The concern is not with the removal of bacteria with a drastic water change, but with the resulting drastic change in water chemistry. Fish can die after a large water change due to such things as drastic alteration in pH. Why would this not also negatively affect our unicellular organisms in the tank, i.e. beneficial bacteria?
 
That is not what you said earlier.
Regardless, why would you do water changes (of any volume) with drastically different water parameters?
 
If you are performing 50-75% water changes every single day, like you said, I bet you don’t even need beneficial bacteria or even have a cycled tank! The nitrogenous compounds would never build up. Ha, ha, More power to you!
 
That was for juvenile fish but as they became adult size I still fed 2-3 x/day. That creates a lot of waste & my minimum WCs were 3-5 times/week, 40 -80%. Discus, in addition to liking several small meals/day , shed a slime coat that needs to be kept in check or it's like a brown coating over glass & decor.
 
If you’re feeding them 5-6x/day, then it makes sense you would need more frequent water changes. However, that feeding schedule seems excessive in my opinion. I would make sure water temp. and pH are in the right range for discus.
5-6x a day is because they are growing fish that grow relatively fast and growth rates are determined by the amount of clean water and energy source ,i.e food. But when you feed that much the will be a elevated constant level of wastes being outputted due to food running through the fish at almost all times.
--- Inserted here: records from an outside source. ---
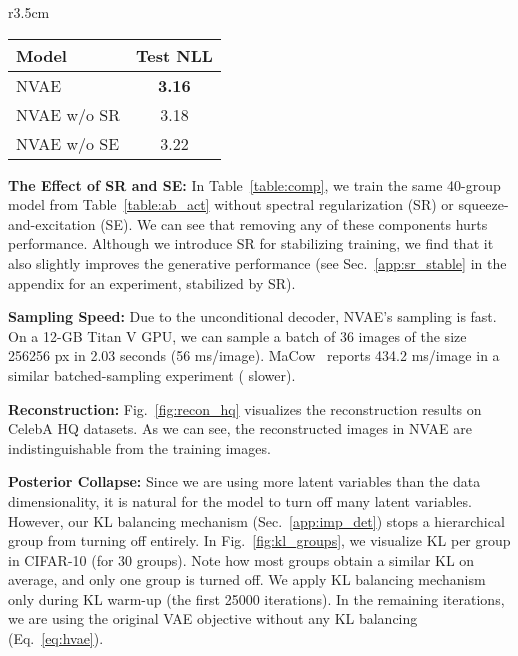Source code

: \documentclass{article}
\begin{document}
\begin{wraptable}{r}{3.5cm}
\vspace{-5mm}
\centering
{\footnotesize
\setlength{\tabcolsep}{2pt}
\caption{\small SR \& SE}\label{table:comp}
    \begin{tabular}{lc}
    \toprule
    Model    & Test NLL  \\
    \midrule
    NVAE          & \bf 3.16  \\
    NVAE w/o SR     & 3.18 \\
    NVAE w/o SE     & 3.22  \\
    \bottomrule
    \end{tabular}
}
\vspace{-8mm}
\end{wraptable}\textbf{The Effect of SR and SE:} In Table~\ref{table:comp}, we train the same 40-group model from Table~\ref{table:ab_act} without spectral regularization (SR) or squeeze-and-excitation (SE). We can see that removing any of these components hurts performance. Although we introduce SR for stabilizing training, we find that it also slightly improves the generative performance (see Sec.~\ref{app:sr_stable} in the appendix for an experiment, stabilized by SR).


\textbf{Sampling Speed:} Due to the unconditional decoder, NVAE's sampling is fast. On a 12-GB Titan V GPU, we can sample a batch of 36 images of the size 256256 px in 2.03 seconds (56 ms/image). MaCow~\cite{ma19MaCow} reports 434.2 ms/image in a similar batched-sampling experiment ( slower). 

\textbf{Reconstruction:}
Fig.~\ref{fig:recon_hq} visualizes the reconstruction results on CelebA HQ datasets. As we can see, the reconstructed images in NVAE are indistinguishable from the training images. 

\textbf{Posterior Collapse:}
Since we are using more latent variables than the data dimensionality, it is natural for the model to turn off many latent variables. However, our KL balancing mechanism (Sec.~\ref{app:imp_det}) stops a hierarchical group from turning off entirely. In Fig.~\ref{fig:kl_groups}, we visualize KL per group in CIFAR-10 (for 30 groups). Note how most groups obtain a similar KL on average, and only one group is turned off. We apply KL balancing mechanism only during KL warm-up (the first  25000 iterations). In the remaining iterations, we are using the original VAE objective without any KL balancing (Eq.~\ref{eq:hvae}).
\end{document}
If you are performing 50-75% water changes every single day, like you said, I bet you don’t even need beneficial bacteria or even have a cycled tank! The nitrogenous compounds would never build up. Ha, ha, More power to you!
Beneficial bacteria will form anyways. If you do do 50% water changes a day, ammonia will still build up. Say you have a tank that is stocked that produces .5 ppm of ammonia daily. You do a WC and that makes it .25, and then .5 is produced making .75, repeat.
 
Your logic is under the assumption that there is no conversion of the ammonia to nitrites, which is not the case.
 
ptfan, if you fish aren't too stunted, you may help them grow with lots of water changes & several small meals/day. They can sometimes recover some more normal growth. Do the best you can...
 
Your logic is under the assumption that there is no conversion of the ammonia to nitrites, which is not the case.
But the fish produce ammonia which is translated into nitrate, and that builds up, which can get toxic if exposed in high conditions long term.